Throughout Germany, funding for K-13 education derives primarily from state and district funding sources; the federal government's share of the total school budget is relatively small; 11 million DM of a total of 52.7 billion DM in 1990 (BMBW 1993).
The largest percentage of the K-13 school budget goes to personnel costs for teaching staff and teachers with administrative positions. Most personnel costs are paid from state resources rather than by the district. State allocations for personnel are based on attendance numbers at each school. Principals tally up these numbers and convert them into classes, which are then assigned periods of instruction per week by grade level. The total number of periods per week (teacher hours) is submitted to the district offices, which approve or deny request for additional teacher hours. Principals also submit the number of teacher hours represented by the teaching staff presently stationed at the school, indicating how many additional teacher hours are needed, if any. The state then assigns teachers to each school according to the number of instructional hours approved to meet the school's instructional needs.
Personnel costs for the 1993-94 school year averaged 72 percent of the total school budget in all of Germany, and in the case study states the percentage ranged from 62 percent and 69 percent in South State and Central State, respectively, to 92 percent in East State (Statistisches Bundesamt 1995).
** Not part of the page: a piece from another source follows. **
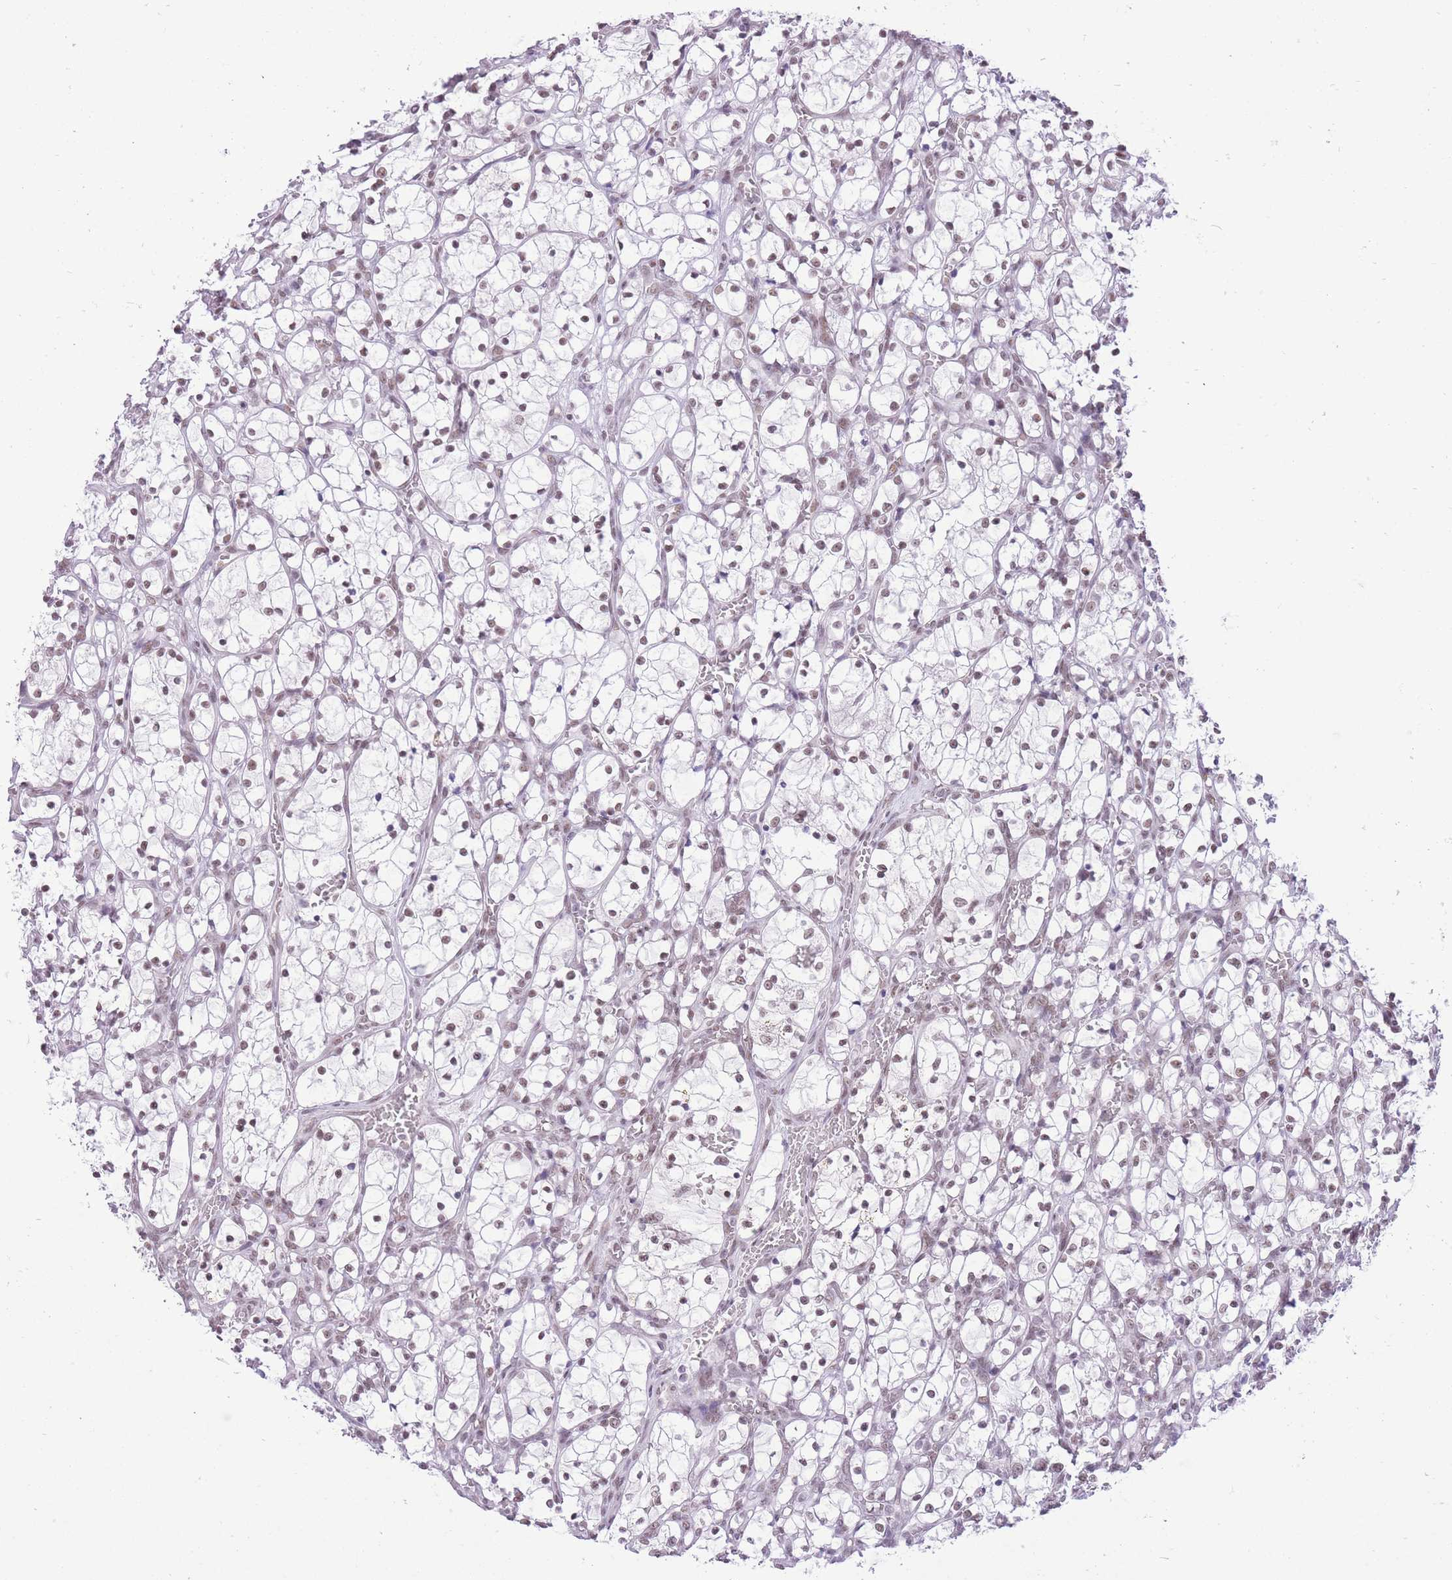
{"staining": {"intensity": "moderate", "quantity": ">75%", "location": "nuclear"}, "tissue": "renal cancer", "cell_type": "Tumor cells", "image_type": "cancer", "snomed": [{"axis": "morphology", "description": "Adenocarcinoma, NOS"}, {"axis": "topography", "description": "Kidney"}], "caption": "Protein staining exhibits moderate nuclear positivity in approximately >75% of tumor cells in renal adenocarcinoma. (Brightfield microscopy of DAB IHC at high magnification).", "gene": "ZBED5", "patient": {"sex": "female", "age": 69}}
District funds are primarily used for school upkeep and nonteaching staff, i.e., secretaries, groundskeepers, and janitors (MPI 1994). In 1993-94, approximately 30 percent of school funding in Germany came from the district level. Both South State and Central State were inline with the average, receiving approximately 33 percent of their school budget from the district. Statistics regarding local funding in East State are unclear (Statistisches Bundesamt 1995).
As a result of the redistribution of funds between states and the reliance on state level funding for schools' instructional needs, there is a fairly even distribution of financial resources between schools in former West Germany. This is reflected in the per pupil spending figures, which include budget expenditures comprised of both state and district funds. In 1993-94, per pupil spending in all of Germany averaged 9,283.40 DM ($4,485). The average per pupil spending in South State was 10,094.01 DM ($4,876), in Central State 9,909.66 DM ($4,787), and in East State 7,787.61 DM ($3,762) (Statistisches Bundesamt 1995).